The MacBook Pro you already have is probably the best Windows laptop you are going to find. It's an ordinary x86 computer - just install Windows on it if that's what you want to use.
posted by Mars Saxman at 1:18 PM on June 14, 2010


Boot Camp/Windows 7 runs amazingly well, but the trackpad's drivers are, sadly, a bit buggy. The only multi-finger gesture it supports is scrolling, and even that has some issues. The battery life is also substantially worse in Windows than in OSX (but still pretty good, compared to many other laptops!)

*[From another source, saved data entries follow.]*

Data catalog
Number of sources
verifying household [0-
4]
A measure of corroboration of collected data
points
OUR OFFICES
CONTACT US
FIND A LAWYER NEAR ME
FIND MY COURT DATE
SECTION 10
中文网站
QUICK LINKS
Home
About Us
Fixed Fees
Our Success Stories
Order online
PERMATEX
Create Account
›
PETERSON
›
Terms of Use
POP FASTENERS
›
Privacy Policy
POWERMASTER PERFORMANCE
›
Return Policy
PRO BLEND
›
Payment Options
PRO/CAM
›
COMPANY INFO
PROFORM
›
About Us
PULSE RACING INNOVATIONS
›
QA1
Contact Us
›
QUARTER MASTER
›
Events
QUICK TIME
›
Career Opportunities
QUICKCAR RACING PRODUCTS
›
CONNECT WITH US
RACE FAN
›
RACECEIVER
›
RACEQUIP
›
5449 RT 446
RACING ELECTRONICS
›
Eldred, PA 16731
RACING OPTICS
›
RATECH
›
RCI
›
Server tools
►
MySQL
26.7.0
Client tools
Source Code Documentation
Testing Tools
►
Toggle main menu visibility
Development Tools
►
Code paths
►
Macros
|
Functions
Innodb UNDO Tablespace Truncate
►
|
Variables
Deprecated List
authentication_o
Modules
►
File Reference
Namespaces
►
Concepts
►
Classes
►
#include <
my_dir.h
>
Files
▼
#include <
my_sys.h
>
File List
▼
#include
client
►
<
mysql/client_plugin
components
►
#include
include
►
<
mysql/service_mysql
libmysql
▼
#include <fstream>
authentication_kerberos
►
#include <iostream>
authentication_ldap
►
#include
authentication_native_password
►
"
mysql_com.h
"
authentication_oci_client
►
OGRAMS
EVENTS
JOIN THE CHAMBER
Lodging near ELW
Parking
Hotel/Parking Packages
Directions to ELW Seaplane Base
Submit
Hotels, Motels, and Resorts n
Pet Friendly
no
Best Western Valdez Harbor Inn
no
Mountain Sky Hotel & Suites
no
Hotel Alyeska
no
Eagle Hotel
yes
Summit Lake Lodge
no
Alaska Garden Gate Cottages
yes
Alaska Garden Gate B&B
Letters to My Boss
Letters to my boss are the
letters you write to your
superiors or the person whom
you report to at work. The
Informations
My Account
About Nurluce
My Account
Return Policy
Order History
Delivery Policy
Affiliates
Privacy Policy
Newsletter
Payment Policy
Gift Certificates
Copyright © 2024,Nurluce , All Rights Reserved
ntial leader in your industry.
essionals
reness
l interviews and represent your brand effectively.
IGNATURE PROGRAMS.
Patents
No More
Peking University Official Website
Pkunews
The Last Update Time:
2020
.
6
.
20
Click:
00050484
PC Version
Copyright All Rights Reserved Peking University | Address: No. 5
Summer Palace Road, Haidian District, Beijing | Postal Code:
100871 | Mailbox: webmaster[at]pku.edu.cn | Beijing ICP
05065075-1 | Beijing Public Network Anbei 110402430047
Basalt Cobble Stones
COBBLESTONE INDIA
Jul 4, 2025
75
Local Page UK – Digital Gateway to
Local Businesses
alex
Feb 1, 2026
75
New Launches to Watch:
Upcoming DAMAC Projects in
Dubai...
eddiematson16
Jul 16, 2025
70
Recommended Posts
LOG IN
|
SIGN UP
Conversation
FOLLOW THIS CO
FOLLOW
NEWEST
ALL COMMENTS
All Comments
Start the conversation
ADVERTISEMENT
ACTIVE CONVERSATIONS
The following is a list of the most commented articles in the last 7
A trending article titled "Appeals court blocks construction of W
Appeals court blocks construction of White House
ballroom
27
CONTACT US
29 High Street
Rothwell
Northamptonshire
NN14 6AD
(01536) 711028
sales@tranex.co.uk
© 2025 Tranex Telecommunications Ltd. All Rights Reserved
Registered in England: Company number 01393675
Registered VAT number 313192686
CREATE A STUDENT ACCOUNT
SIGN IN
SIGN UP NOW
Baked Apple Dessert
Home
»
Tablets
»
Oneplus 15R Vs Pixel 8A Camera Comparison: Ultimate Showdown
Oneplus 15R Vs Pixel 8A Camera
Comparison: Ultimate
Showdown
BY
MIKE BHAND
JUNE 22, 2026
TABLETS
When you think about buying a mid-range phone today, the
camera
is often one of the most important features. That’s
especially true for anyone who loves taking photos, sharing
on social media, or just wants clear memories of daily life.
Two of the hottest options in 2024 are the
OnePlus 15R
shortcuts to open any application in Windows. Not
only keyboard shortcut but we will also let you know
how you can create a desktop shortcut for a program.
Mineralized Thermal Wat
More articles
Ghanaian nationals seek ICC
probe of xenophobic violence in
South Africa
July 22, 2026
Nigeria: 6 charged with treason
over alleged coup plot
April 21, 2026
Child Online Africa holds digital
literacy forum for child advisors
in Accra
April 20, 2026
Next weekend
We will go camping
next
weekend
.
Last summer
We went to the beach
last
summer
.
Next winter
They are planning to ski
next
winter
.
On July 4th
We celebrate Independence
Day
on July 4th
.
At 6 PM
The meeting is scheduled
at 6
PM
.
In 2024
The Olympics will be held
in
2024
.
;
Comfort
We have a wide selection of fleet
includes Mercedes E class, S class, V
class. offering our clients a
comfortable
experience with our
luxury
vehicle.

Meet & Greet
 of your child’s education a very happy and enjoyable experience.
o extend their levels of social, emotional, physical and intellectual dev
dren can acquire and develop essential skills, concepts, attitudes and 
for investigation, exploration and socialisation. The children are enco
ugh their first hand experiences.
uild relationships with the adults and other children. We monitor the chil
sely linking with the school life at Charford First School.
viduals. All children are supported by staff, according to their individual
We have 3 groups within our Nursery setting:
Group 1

If you're set on getting another laptop, check out the Sony Vaio Z. It's quite expensive, but a number of MacBook users decided to switch to it over the 2010 MacBooks. (Note: the specs listed in the thread are a bit off, especially the resolution.)
posted by archagon at 3:04 AM on June 16, 2010


Oh, but the trackpad in Windows is far from useless! The main problem is that it seems to be divided into two areas: a lower strip (for simulated buttons, in case you want to click with one hand while moving the cursor with the other) and the main upper section (for moving the cursor). This division, unfortunately, is a bit buggy, and occasionally causes clicks to not register. OSX doesn't have this division.

Try it out and see if it's okay with you. You can install Windows 7 without a valid serial for 30 days (actually, 120, if you use a special command), provided you can get a DVD or ISO.